1) PostgreSQL SELECT DISTINCT one column example

The following statement selects unique values from the bcolor column of the t1 table and sorts the result set in alphabetical order by using the ORDER BY clause.

SELECT
  DISTINCT bcolor
FROM
  colors
ORDER BY
  bcolor;

Output:

bcolor
--------
 blue
 green
 red
 null
(4 rows)

The bcolor column has 3 red values, two NULL, 1 green value, and two blue values. The DISTINCT removes two read values, 1 NULL, and one blue.

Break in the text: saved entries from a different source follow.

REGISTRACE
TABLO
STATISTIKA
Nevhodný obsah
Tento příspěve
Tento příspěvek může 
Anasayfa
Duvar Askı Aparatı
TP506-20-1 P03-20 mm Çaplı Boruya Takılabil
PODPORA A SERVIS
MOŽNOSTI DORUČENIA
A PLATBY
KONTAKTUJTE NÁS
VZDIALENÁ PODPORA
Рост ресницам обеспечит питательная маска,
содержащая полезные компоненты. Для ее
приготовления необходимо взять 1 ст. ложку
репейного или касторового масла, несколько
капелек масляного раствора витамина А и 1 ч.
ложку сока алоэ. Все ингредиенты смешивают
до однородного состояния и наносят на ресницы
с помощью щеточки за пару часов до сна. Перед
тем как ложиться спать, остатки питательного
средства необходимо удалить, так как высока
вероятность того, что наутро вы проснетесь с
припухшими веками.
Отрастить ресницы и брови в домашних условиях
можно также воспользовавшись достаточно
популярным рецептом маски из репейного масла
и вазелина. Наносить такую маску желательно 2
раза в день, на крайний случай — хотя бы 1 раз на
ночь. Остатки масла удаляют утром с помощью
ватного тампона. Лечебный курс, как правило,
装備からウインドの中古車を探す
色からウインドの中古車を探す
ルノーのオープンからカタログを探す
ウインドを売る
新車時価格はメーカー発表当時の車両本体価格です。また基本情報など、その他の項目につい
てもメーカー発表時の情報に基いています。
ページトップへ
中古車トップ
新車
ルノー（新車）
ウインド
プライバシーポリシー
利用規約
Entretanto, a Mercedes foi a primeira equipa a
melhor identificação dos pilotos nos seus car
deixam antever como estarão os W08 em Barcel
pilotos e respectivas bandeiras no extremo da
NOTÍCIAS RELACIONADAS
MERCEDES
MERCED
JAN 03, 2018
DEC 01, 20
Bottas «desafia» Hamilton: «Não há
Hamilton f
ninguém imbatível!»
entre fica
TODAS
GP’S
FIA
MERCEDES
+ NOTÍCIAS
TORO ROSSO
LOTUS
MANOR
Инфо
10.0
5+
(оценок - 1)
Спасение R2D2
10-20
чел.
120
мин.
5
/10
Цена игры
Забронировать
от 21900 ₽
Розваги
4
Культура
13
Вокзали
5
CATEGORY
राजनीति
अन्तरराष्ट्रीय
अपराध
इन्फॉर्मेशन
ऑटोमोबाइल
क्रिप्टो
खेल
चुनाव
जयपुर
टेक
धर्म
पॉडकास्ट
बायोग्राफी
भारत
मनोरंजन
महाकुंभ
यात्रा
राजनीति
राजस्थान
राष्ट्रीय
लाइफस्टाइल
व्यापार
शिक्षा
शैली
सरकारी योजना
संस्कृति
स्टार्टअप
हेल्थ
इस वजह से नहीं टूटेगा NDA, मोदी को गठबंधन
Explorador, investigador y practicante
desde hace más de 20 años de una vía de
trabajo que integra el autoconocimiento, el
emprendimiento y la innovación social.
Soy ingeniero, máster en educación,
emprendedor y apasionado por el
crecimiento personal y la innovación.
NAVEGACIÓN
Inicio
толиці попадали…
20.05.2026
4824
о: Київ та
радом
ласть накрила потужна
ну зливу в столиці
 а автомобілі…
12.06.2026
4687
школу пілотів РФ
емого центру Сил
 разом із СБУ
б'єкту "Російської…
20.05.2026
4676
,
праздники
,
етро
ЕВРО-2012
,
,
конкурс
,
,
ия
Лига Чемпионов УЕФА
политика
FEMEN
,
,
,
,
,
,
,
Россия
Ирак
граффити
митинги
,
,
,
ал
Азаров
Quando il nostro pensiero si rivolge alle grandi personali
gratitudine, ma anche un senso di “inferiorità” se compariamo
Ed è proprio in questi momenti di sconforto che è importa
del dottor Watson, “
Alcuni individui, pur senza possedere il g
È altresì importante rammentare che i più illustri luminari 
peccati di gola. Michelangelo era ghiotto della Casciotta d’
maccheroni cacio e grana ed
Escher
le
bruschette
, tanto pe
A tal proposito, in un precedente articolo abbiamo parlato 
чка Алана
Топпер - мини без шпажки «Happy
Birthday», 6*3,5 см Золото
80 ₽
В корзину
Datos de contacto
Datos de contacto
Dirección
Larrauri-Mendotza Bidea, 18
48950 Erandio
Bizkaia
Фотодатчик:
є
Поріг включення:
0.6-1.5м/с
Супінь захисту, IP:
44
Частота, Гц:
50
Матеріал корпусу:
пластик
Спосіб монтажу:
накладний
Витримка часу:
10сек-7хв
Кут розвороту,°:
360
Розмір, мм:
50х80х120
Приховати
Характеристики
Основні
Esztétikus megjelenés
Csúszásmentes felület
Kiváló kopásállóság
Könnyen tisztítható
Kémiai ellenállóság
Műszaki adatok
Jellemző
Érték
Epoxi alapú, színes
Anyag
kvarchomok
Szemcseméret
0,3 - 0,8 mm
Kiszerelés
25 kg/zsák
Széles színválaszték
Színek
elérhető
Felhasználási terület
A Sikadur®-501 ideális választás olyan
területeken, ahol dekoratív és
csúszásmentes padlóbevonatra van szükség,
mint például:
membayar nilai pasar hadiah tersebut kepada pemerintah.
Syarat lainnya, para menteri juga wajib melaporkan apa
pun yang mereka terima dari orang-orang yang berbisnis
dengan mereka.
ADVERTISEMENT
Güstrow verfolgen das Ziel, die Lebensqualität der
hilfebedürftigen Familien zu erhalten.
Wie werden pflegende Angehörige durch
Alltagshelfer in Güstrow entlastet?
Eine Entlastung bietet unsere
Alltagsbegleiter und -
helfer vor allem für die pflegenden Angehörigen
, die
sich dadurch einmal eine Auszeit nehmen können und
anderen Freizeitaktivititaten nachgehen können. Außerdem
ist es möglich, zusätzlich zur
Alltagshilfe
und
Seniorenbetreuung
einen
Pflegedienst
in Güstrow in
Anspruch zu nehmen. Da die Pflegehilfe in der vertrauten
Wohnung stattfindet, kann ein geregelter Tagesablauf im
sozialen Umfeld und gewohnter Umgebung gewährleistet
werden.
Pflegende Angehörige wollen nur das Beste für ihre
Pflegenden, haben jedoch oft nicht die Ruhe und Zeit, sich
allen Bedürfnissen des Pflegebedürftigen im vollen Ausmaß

Note that PostgreSQL treats NULLs as duplicates so that it keeps one NULL for all NULLs when you apply the SELECT DISTINCT clause.

2) SELECT DISTINCT on multiple columns

The following statement applies the SELECT DISTINCT clause to both bcolor and fcolor columns:

SELECT
  DISTINCT bcolor, fcolor
FROM
  colors
ORDER BY
  bcolor,
  fcolor;

Output:

bcolor | fcolor
--------+--------
 blue   | blue
 green  | green
 red    | red
 red    | null
 null   | red
 null   | null
(6 rows)

In this example, the query uses the values from both bcolor and fcolor columns to evaluate the uniqueness of rows.

3) Using the SELECT DISTINCT clause in practice

In practice, you often use the SELECT DISTINCT clause to analyze the uniqueness of values in a column.

For example, you may want to know how many rental rates for films from the film table:

PostgreSQL SELECT DISTINCT - sample table To achieve this, you can specify the rental_rate column in the SELECT DISTINCT clause as follows:

SELECT DISTINCT
  rental_rate
FROM
  film
ORDER BY
  rental_rate;

Output:

rental_rate
-------------
        0.99
        2.99
        4.99
(3 rows)

The output indicates that there are only three distinct rental rates 0.99, 2.99, and 4.99.

Summary

Use the SELECT DISTINCT to remove duplicate rows from a result set of a query.